Denver, CO (PRWEB) April 22, 2014
As Business Culture Evolves Across the Nation, the American Institute of Architects is Repositioning to Keep Pace
With the rise of the information economy, organizations across America are being asked by members and other stakeholders to streamline operations and do more with less. Culling from best practices in both the for-profit and non-profit sectors, The American Institute of Architects (AIA) in Colorado today announced the merger of its state chapter and four local chapters into a single entity, AIA Colorado.
“This restructuring will cut administrative red tape and free up human capital,” said Cathy Rosset, executive vice president and CEO of AIA Colorado, “allowing us to focus more robust resources on outreach, advocacy and knowledge—both locally and statewide.”
Having hosted the 2013 AIA National Convention in Denver, AIA Colorado is leveraging that leadership momentum to establish an example for best practices nationwide. The move is part and parcel of the national AIA Repositioning Initiative, and AIA Colorado is being viewed as a proving ground for this innovative new approach: “Realigning our own professional culture is the best hope we have to build a preferred future,” said Helene Combs Dreiling, FAIA, 2014 AIA National president. “And that means being open to change.” Other AIA components around the country are calling on AIA Colorado as they explore similar business models within their own states.
The repositioning is aimed at engaging wider audiences, including future architects, clients and governing entities, advocating for public policy that affects the profession of architecture and the spheres in which architects practice, and advancing a culture of education and innovation. And it does not end with this restructuring. Through a newly established Programs Evaluation Committee, more than 200 programs and services are undergoing rigorous review to determine how best to ensure their impact on the common goals identified as most important to members. “These days people are less interested in sitting on committees just for social reasons,” said Harvey Hine, AIA, president of AIA Colorado North. “They want their efforts to have real-world impact.”
The merger promises to provide greater benefit to AIA Colorado’s diverse membership of architects, engineers, contractors and other leaders in the built environment. Local chapters (now designated as sections) will maintain their identity and programming according to regional needs, but will be empowered with greater resources to do so. Member volunteers and staff will focus less on governance and more on big ideas: “We believe board meetings should be strategic in nature and not managerial,” said Chris Green, FAIA, a past president of both AIA Colorado West and AIA Colorado. “Now we can concentrate on what really matters, on moonshots: eliminating blight, stabilizing energy, reducing water waste…”

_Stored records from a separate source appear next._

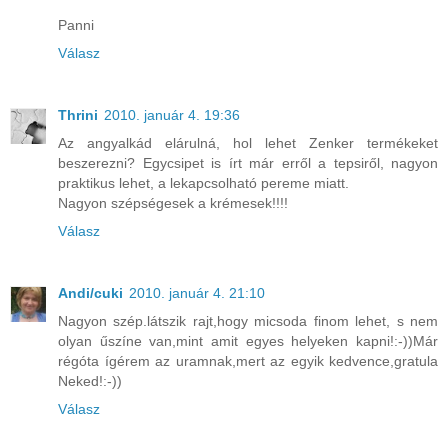
Panni
Válasz
Thrini
2010. január 4. 19:36
Az angyalkád elárulná, hol lehet Zenker termékeket
beszerezni? Egycsipet is írt már erről a tepsiről, nagyon
praktikus lehet, a lekapcsolható pereme miatt.
Nagyon szépségesek a krémesek!!!!
Válasz
Andi/cuki
2010. január 4. 21:10
Nagyon szép.látszik rajt,hogy micsoda finom lehet, s nem
olyan űszíne van,mint amit egyes helyeken kapni!:-))Már
régóta ígérem az uramnak,mert az egyik kedvence,gratula
Neked!:-))
Válasz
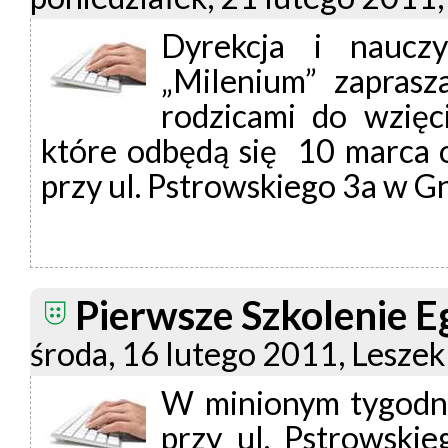
Dyrekcja i naucz
„Milenium” zaprasz
rodzicami do wzięc
które odbędą się 10 marca o
przy ul. Pstrowskiego 3a w Gn
Pierwsze Szkolenie 
środa, 16 lutego 2011, Leszek
W minionym tygodniu
przy ul. Pstrowskie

“There’s a palpable sense of energy across the state,” said Timothy J. Stroh, AIA, president of AIA Colorado South. “Through the repositioning, I think we’ve found that next gear.” It is a sentiment shared by Kevin Eronimous, AIA, 2014 president of the AIA Colorado Board of Directors: “We’re seeing greater involvement from emerging professionals and experienced practitioners alike,” Eronimous said. “It’s an exciting time to be a part of the AIA.”